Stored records
"""

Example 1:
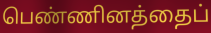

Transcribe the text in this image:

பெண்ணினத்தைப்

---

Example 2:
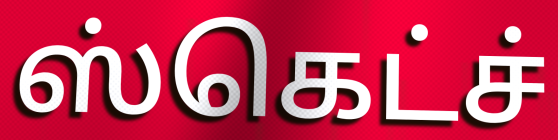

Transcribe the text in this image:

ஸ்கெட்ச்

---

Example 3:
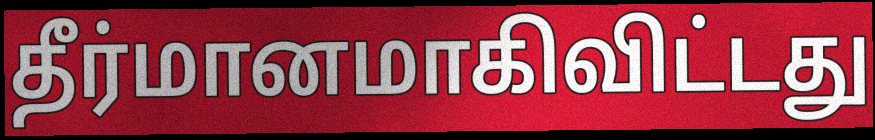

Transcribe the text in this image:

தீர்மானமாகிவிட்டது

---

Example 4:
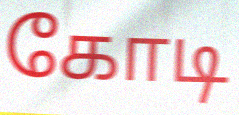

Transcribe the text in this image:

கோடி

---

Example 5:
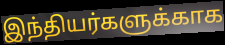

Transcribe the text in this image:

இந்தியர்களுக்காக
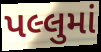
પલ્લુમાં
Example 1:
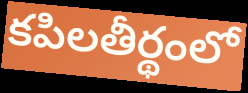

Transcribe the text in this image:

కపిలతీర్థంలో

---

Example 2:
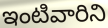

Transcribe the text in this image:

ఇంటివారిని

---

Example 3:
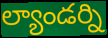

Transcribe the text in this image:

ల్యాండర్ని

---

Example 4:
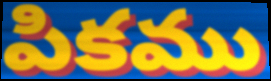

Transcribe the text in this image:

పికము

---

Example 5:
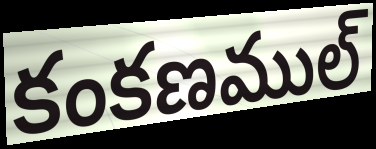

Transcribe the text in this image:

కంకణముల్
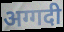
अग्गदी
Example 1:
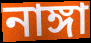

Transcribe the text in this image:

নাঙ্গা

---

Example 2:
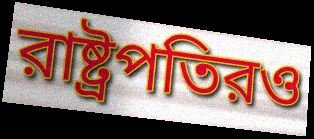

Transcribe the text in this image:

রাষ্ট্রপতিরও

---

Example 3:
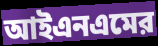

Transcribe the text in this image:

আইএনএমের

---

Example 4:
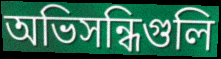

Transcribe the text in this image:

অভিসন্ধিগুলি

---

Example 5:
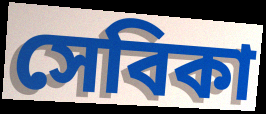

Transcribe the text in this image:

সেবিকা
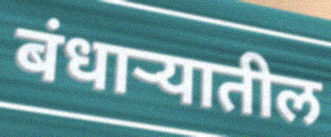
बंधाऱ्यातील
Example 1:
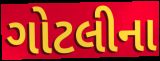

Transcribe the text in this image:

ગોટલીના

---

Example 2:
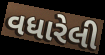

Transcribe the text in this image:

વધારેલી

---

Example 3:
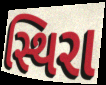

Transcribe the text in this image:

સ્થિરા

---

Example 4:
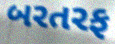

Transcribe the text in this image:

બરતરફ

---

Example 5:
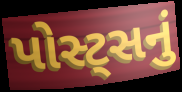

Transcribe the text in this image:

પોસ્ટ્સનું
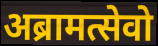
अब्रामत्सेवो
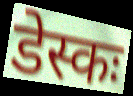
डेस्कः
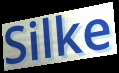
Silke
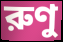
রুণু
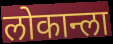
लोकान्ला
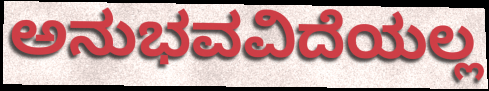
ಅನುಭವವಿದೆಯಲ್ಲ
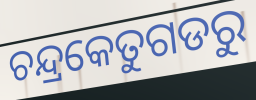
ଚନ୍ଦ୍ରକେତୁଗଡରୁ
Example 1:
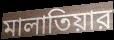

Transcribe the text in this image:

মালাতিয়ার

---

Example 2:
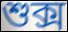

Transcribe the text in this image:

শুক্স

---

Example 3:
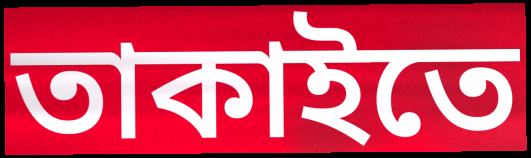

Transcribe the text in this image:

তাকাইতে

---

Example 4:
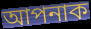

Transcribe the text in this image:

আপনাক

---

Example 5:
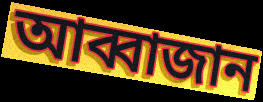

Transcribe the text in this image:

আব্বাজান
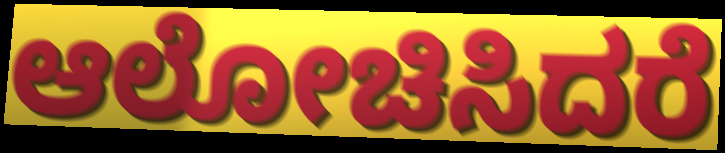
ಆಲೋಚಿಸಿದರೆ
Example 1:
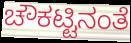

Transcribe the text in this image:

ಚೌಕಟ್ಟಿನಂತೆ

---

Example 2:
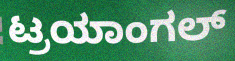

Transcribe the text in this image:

"""

### Job
Quote every line of the rows above word for word, omitting the pictures.

### Task result
Example 1:

Transcribe the text in this image:

பெண்ணினத்தைப்

---

Example 2:

Transcribe the text in this image:

ஸ்கெட்ச்

---

Example 3:

Transcribe the text in this image:

தீர்மானமாகிவிட்டது

---

Example 4:

Transcribe the text in this image:

கோடி

---

Example 5:

Transcribe the text in this image:

இந்தியர்களுக்காக
પલ્લુમાં
Example 1:

Transcribe the text in this image:

కపిలతీర్థంలో

---

Example 2:

Transcribe the text in this image:

ఇంటివారిని

---

Example 3:

Transcribe the text in this image:

ల్యాండర్ని

---

Example 4:

Transcribe the text in this image:

పికము

---

Example 5:

Transcribe the text in this image:

కంకణముల్
अग्गदी
Example 1:

Transcribe the text in this image:

নাঙ্গা

---

Example 2:

Transcribe the text in this image:

রাষ্ট্রপতিরও

---

Example 3:

Transcribe the text in this image:

আইএনএমের

---

Example 4:

Transcribe the text in this image:

অভিসন্ধিগুলি

---

Example 5:

Transcribe the text in this image:

সেবিকা
बंधाऱ्यातील
Example 1:

Transcribe the text in this image:

ગોટલીના

---

Example 2:

Transcribe the text in this image:

વધારેલી

---

Example 3:

Transcribe the text in this image:

સ્થિરા

---

Example 4:

Transcribe the text in this image:

બરતરફ

---

Example 5:

Transcribe the text in this image:

પોસ્ટ્સનું
अब्रामत्सेवो
डेस्कः
Silke
রুণু
लोकान्ला
ಅನುಭವವಿದೆಯಲ್ಲ
ଚନ୍ଦ୍ରକେତୁଗଡରୁ
Example 1:

Transcribe the text in this image:

মালাতিয়ার

---

Example 2:

Transcribe the text in this image:

শুক্স

---

Example 3:

Transcribe the text in this image:

তাকাইতে

---

Example 4:

Transcribe the text in this image:

আপনাক

---

Example 5:

Transcribe the text in this image:

আব্বাজান
ಆಲೋಚಿಸಿದರೆ
Example 1:

Transcribe the text in this image:

ಚೌಕಟ್ಟಿನಂತೆ

---

Example 2:

Transcribe the text in this image:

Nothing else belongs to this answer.